• [What you should do]: All of the entries below need to be repeated exactly.

• [Records for the exercise]:

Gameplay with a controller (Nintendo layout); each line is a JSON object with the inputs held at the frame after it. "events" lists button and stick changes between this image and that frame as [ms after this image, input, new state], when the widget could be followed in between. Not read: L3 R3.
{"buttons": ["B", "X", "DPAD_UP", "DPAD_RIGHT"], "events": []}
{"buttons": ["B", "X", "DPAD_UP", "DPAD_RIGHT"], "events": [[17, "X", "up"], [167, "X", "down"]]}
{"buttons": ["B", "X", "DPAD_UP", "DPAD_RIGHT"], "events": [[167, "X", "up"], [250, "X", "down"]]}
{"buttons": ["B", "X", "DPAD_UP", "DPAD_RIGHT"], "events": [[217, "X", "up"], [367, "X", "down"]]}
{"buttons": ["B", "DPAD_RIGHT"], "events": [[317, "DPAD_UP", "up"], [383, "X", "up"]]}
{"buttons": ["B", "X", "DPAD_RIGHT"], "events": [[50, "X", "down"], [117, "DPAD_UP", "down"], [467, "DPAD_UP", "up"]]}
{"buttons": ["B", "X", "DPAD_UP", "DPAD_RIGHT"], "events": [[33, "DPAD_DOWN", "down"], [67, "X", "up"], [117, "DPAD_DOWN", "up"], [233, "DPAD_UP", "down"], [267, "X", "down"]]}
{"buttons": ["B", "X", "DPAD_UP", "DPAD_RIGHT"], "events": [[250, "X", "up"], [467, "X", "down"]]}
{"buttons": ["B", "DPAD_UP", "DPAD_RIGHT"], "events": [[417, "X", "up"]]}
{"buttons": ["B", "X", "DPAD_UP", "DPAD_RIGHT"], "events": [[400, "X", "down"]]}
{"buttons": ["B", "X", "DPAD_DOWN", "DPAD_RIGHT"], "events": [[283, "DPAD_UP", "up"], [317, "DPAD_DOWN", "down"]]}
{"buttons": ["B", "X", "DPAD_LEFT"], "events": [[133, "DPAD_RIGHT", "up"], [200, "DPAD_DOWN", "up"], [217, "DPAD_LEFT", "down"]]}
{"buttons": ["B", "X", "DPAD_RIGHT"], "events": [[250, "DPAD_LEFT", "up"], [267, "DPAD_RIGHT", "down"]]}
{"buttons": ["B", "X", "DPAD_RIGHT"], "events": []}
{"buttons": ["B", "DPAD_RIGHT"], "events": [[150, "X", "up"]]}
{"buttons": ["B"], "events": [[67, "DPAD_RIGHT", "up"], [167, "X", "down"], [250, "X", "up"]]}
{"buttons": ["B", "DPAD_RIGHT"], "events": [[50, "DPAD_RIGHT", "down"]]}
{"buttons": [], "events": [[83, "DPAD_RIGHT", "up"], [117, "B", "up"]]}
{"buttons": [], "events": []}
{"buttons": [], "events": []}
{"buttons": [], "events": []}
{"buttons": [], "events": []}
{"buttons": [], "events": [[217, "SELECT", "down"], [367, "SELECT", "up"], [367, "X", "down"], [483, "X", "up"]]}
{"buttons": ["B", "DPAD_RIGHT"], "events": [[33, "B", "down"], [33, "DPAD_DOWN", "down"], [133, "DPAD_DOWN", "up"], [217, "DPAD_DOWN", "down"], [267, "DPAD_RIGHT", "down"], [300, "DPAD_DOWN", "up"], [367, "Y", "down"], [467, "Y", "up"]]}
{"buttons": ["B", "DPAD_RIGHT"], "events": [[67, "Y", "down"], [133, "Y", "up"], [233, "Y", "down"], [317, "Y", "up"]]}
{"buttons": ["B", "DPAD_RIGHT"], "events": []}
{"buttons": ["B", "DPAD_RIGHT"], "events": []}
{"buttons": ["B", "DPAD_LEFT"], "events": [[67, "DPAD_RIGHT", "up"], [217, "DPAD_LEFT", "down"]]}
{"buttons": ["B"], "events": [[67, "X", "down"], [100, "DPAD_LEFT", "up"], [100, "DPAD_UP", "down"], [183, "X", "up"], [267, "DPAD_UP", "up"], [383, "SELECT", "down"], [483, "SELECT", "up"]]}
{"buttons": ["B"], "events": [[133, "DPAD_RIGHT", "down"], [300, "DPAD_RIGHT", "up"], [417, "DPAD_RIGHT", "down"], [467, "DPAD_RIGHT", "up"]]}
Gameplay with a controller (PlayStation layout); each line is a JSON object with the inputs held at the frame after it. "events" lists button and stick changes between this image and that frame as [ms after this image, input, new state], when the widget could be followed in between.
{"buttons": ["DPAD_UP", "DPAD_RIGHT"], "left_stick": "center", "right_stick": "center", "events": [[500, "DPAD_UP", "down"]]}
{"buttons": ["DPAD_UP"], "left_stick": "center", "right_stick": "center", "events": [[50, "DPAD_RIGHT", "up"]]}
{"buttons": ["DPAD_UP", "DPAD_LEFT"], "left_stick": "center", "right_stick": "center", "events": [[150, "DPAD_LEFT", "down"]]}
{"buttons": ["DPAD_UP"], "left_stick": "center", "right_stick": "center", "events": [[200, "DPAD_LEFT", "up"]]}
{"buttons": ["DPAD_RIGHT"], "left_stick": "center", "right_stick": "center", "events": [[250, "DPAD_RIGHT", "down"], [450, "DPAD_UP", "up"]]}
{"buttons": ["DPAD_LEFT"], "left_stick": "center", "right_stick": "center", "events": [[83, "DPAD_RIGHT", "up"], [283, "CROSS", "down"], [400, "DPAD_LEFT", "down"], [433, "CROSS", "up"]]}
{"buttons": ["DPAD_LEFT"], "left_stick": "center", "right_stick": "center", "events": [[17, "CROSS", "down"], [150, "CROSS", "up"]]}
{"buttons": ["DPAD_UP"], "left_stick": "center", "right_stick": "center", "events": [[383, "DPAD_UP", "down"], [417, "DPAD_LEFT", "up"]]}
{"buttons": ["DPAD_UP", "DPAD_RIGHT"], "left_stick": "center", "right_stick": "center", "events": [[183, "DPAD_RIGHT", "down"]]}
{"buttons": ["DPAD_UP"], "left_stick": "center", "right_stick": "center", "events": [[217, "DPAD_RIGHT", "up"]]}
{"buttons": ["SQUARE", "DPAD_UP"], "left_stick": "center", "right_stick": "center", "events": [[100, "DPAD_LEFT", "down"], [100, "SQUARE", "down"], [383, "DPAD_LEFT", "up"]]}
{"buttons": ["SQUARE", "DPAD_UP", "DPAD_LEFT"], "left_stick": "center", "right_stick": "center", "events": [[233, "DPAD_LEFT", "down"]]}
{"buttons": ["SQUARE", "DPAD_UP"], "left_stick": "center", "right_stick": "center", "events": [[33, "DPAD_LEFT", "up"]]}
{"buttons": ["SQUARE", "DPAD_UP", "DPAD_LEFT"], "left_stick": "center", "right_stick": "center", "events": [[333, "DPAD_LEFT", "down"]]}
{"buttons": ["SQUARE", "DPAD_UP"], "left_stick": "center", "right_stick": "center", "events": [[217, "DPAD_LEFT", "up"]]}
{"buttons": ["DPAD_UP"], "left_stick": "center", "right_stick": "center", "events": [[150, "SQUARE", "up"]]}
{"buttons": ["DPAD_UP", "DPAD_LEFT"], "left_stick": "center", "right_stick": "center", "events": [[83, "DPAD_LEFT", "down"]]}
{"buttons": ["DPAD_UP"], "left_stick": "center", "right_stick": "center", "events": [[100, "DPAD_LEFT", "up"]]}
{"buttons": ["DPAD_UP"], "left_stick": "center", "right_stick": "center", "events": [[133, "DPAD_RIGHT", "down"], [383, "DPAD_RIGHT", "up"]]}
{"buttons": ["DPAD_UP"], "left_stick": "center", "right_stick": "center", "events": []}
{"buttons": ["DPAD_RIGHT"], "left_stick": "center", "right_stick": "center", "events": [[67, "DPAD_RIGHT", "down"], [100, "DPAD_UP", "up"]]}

• [Written response]:
Gameplay with a controller (Nintendo layout); each line is a JSON object with the inputs held at the frame after it. "events" lists button and stick changes between this image and that frame as [ms after this image, input, new state], when the widget could be followed in between. Not read: L3 R3.
{"buttons": ["B", "X", "DPAD_UP", "DPAD_RIGHT"], "events": []}
{"buttons": ["B", "X", "DPAD_UP", "DPAD_RIGHT"], "events": [[17, "X", "up"], [167, "X", "down"]]}
{"buttons": ["B", "X", "DPAD_UP", "DPAD_RIGHT"], "events": [[167, "X", "up"], [250, "X", "down"]]}
{"buttons": ["B", "X", "DPAD_UP", "DPAD_RIGHT"], "events": [[217, "X", "up"], [367, "X", "down"]]}
{"buttons": ["B", "DPAD_RIGHT"], "events": [[317, "DPAD_UP", "up"], [383, "X", "up"]]}
{"buttons": ["B", "X", "DPAD_RIGHT"], "events": [[50, "X", "down"], [117, "DPAD_UP", "down"], [467, "DPAD_UP", "up"]]}
{"buttons": ["B", "X", "DPAD_UP", "DPAD_RIGHT"], "events": [[33, "DPAD_DOWN", "down"], [67, "X", "up"], [117, "DPAD_DOWN", "up"], [233, "DPAD_UP", "down"], [267, "X", "down"]]}
{"buttons": ["B", "X", "DPAD_UP", "DPAD_RIGHT"], "events": [[250, "X", "up"], [467, "X", "down"]]}
{"buttons": ["B", "DPAD_UP", "DPAD_RIGHT"], "events": [[417, "X", "up"]]}
{"buttons": ["B", "X", "DPAD_UP", "DPAD_RIGHT"], "events": [[400, "X", "down"]]}
{"buttons": ["B", "X", "DPAD_DOWN", "DPAD_RIGHT"], "events": [[283, "DPAD_UP", "up"], [317, "DPAD_DOWN", "down"]]}
{"buttons": ["B", "X", "DPAD_LEFT"], "events": [[133, "DPAD_RIGHT", "up"], [200, "DPAD_DOWN", "up"], [217, "DPAD_LEFT", "down"]]}
{"buttons": ["B", "X", "DPAD_RIGHT"], "events": [[250, "DPAD_LEFT", "up"], [267, "DPAD_RIGHT", "down"]]}
{"buttons": ["B", "X", "DPAD_RIGHT"], "events": []}
{"buttons": ["B", "DPAD_RIGHT"], "events": [[150, "X", "up"]]}
{"buttons": ["B"], "events": [[67, "DPAD_RIGHT", "up"], [167, "X", "down"], [250, "X", "up"]]}
{"buttons": ["B", "DPAD_RIGHT"], "events": [[50, "DPAD_RIGHT", "down"]]}
{"buttons": [], "events": [[83, "DPAD_RIGHT", "up"], [117, "B", "up"]]}
{"buttons": [], "events": []}
{"buttons": [], "events": []}
{"buttons": [], "events": []}
{"buttons": [], "events": []}
{"buttons": [], "events": [[217, "SELECT", "down"], [367, "SELECT", "up"], [367, "X", "down"], [483, "X", "up"]]}
{"buttons": ["B", "DPAD_RIGHT"], "events": [[33, "B", "down"], [33, "DPAD_DOWN", "down"], [133, "DPAD_DOWN", "up"], [217, "DPAD_DOWN", "down"], [267, "DPAD_RIGHT", "down"], [300, "DPAD_DOWN", "up"], [367, "Y", "down"], [467, "Y", "up"]]}
{"buttons": ["B", "DPAD_RIGHT"], "events": [[67, "Y", "down"], [133, "Y", "up"], [233, "Y", "down"], [317, "Y", "up"]]}
{"buttons": ["B", "DPAD_RIGHT"], "events": []}
{"buttons": ["B", "DPAD_RIGHT"], "events": []}
{"buttons": ["B", "DPAD_LEFT"], "events": [[67, "DPAD_RIGHT", "up"], [217, "DPAD_LEFT", "down"]]}
{"buttons": ["B"], "events": [[67, "X", "down"], [100, "DPAD_LEFT", "up"], [100, "DPAD_UP", "down"], [183, "X", "up"], [267, "DPAD_UP", "up"], [383, "SELECT", "down"], [483, "SELECT", "up"]]}
{"buttons": ["B"], "events": [[133, "DPAD_RIGHT", "down"], [300, "DPAD_RIGHT", "up"], [417, "DPAD_RIGHT", "down"], [467, "DPAD_RIGHT", "up"]]}
Gameplay with a controller (PlayStation layout); each line is a JSON object with the inputs held at the frame after it. "events" lists button and stick changes between this image and that frame as [ms after this image, input, new state], when the widget could be followed in between.
{"buttons": ["DPAD_UP", "DPAD_RIGHT"], "left_stick": "center", "right_stick": "center", "events": [[500, "DPAD_UP", "down"]]}
{"buttons": ["DPAD_UP"], "left_stick": "center", "right_stick": "center", "events": [[50, "DPAD_RIGHT", "up"]]}
{"buttons": ["DPAD_UP", "DPAD_LEFT"], "left_stick": "center", "right_stick": "center", "events": [[150, "DPAD_LEFT", "down"]]}
{"buttons": ["DPAD_UP"], "left_stick": "center", "right_stick": "center", "events": [[200, "DPAD_LEFT", "up"]]}
{"buttons": ["DPAD_RIGHT"], "left_stick": "center", "right_stick": "center", "events": [[250, "DPAD_RIGHT", "down"], [450, "DPAD_UP", "up"]]}
{"buttons": ["DPAD_LEFT"], "left_stick": "center", "right_stick": "center", "events": [[83, "DPAD_RIGHT", "up"], [283, "CROSS", "down"], [400, "DPAD_LEFT", "down"], [433, "CROSS", "up"]]}
{"buttons": ["DPAD_LEFT"], "left_stick": "center", "right_stick": "center", "events": [[17, "CROSS", "down"], [150, "CROSS", "up"]]}
{"buttons": ["DPAD_UP"], "left_stick": "center", "right_stick": "center", "events": [[383, "DPAD_UP", "down"], [417, "DPAD_LEFT", "up"]]}
{"buttons": ["DPAD_UP", "DPAD_RIGHT"], "left_stick": "center", "right_stick": "center", "events": [[183, "DPAD_RIGHT", "down"]]}
{"buttons": ["DPAD_UP"], "left_stick": "center", "right_stick": "center", "events": [[217, "DPAD_RIGHT", "up"]]}
{"buttons": ["SQUARE", "DPAD_UP"], "left_stick": "center", "right_stick": "center", "events": [[100, "DPAD_LEFT", "down"], [100, "SQUARE", "down"], [383, "DPAD_LEFT", "up"]]}
{"buttons": ["SQUARE", "DPAD_UP", "DPAD_LEFT"], "left_stick": "center", "right_stick": "center", "events": [[233, "DPAD_LEFT", "down"]]}
{"buttons": ["SQUARE", "DPAD_UP"], "left_stick": "center", "right_stick": "center", "events": [[33, "DPAD_LEFT", "up"]]}
{"buttons": ["SQUARE", "DPAD_UP", "DPAD_LEFT"], "left_stick": "center", "right_stick": "center", "events": [[333, "DPAD_LEFT", "down"]]}
{"buttons": ["SQUARE", "DPAD_UP"], "left_stick": "center", "right_stick": "center", "events": [[217, "DPAD_LEFT", "up"]]}
{"buttons": ["DPAD_UP"], "left_stick": "center", "right_stick": "center", "events": [[150, "SQUARE", "up"]]}
{"buttons": ["DPAD_UP", "DPAD_LEFT"], "left_stick": "center", "right_stick": "center", "events": [[83, "DPAD_LEFT", "down"]]}
{"buttons": ["DPAD_UP"], "left_stick": "center", "right_stick": "center", "events": [[100, "DPAD_LEFT", "up"]]}
{"buttons": ["DPAD_UP"], "left_stick": "center", "right_stick": "center", "events": [[133, "DPAD_RIGHT", "down"], [383, "DPAD_RIGHT", "up"]]}
{"buttons": ["DPAD_UP"], "left_stick": "center", "right_stick": "center", "events": []}
{"buttons": ["DPAD_RIGHT"], "left_stick": "center", "right_stick": "center", "events": [[67, "DPAD_RIGHT", "down"], [100, "DPAD_UP", "up"]]}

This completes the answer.